Dans la mesure où les services de protection des publics de la Préfecture de la Sarthe ne sont pas intervenus à ma connaissance pour procéder au rappel à la loi souhaitable officiel, ni la fédération FFKDA, ces observations seront éditées sur le blog kcsr72 et nous ferons face à toute nouvelle attaque en justice éventuelle pour diffamation.

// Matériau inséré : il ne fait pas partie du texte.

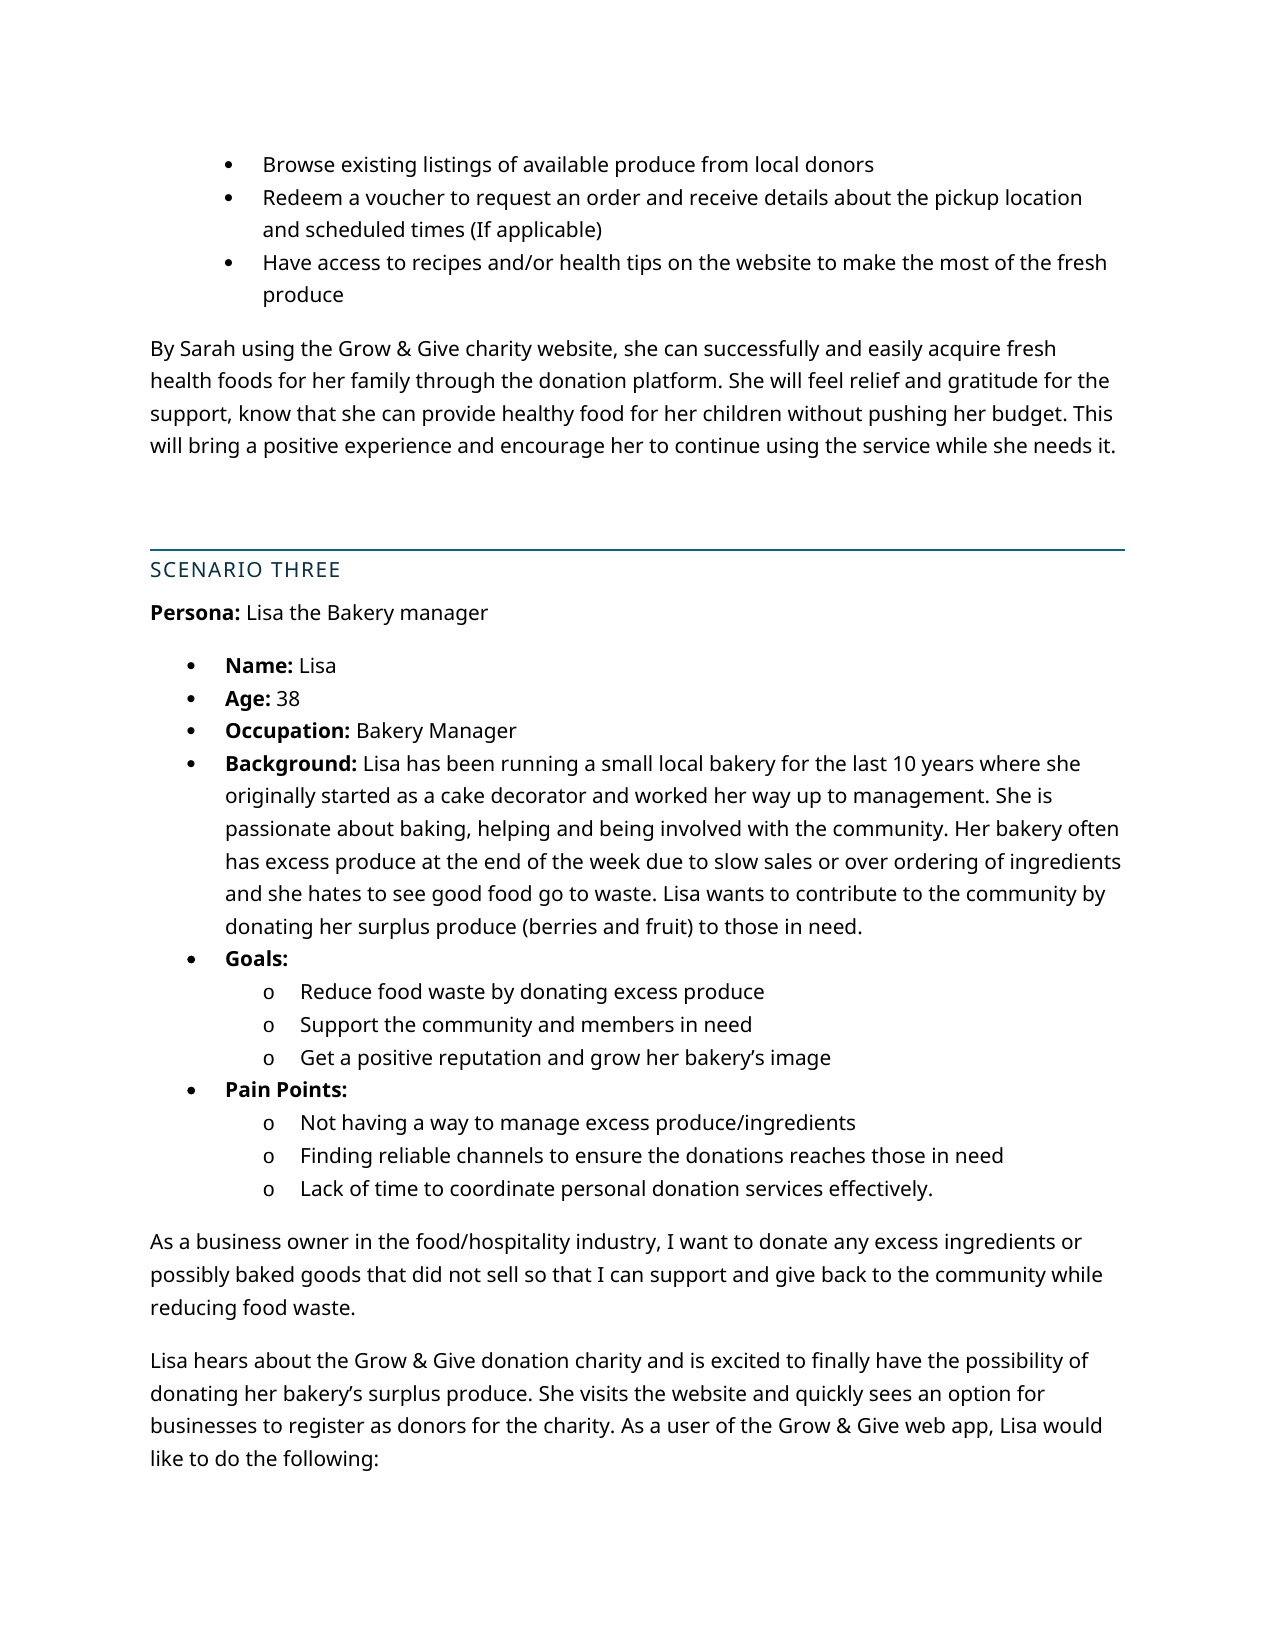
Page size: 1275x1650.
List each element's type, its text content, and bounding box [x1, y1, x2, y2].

list Pain Points: [187, 1076, 1125, 1104]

La parution de ce texte a pour but unique d'amener le Club KCSR a reconnaître ses responsabilités.
Nous concevons tout à fait par ailleurs que son fonctionnement soit suffisant pour une certaine clientèle.
Les Pouvoirs Publics sont appelés à se justifier sur leur absence d'intervention quand au mode de fonctionnement purement illégale de ce club sur les dernières années, qui se permet en plus de porter plainte pour diffamation.
Les responsables de ce club sont également appelés à se justifier en commentant point par point ces observations.
Nous nous engageons ici à publier leurs commentaires à condition qu'il s'agisse d'autre chose que "ne mets plus les pieds dans mon club" (texto du 31 octobre 2012 émis par le professeur après avoir refusé de produire une déclaration d'accident).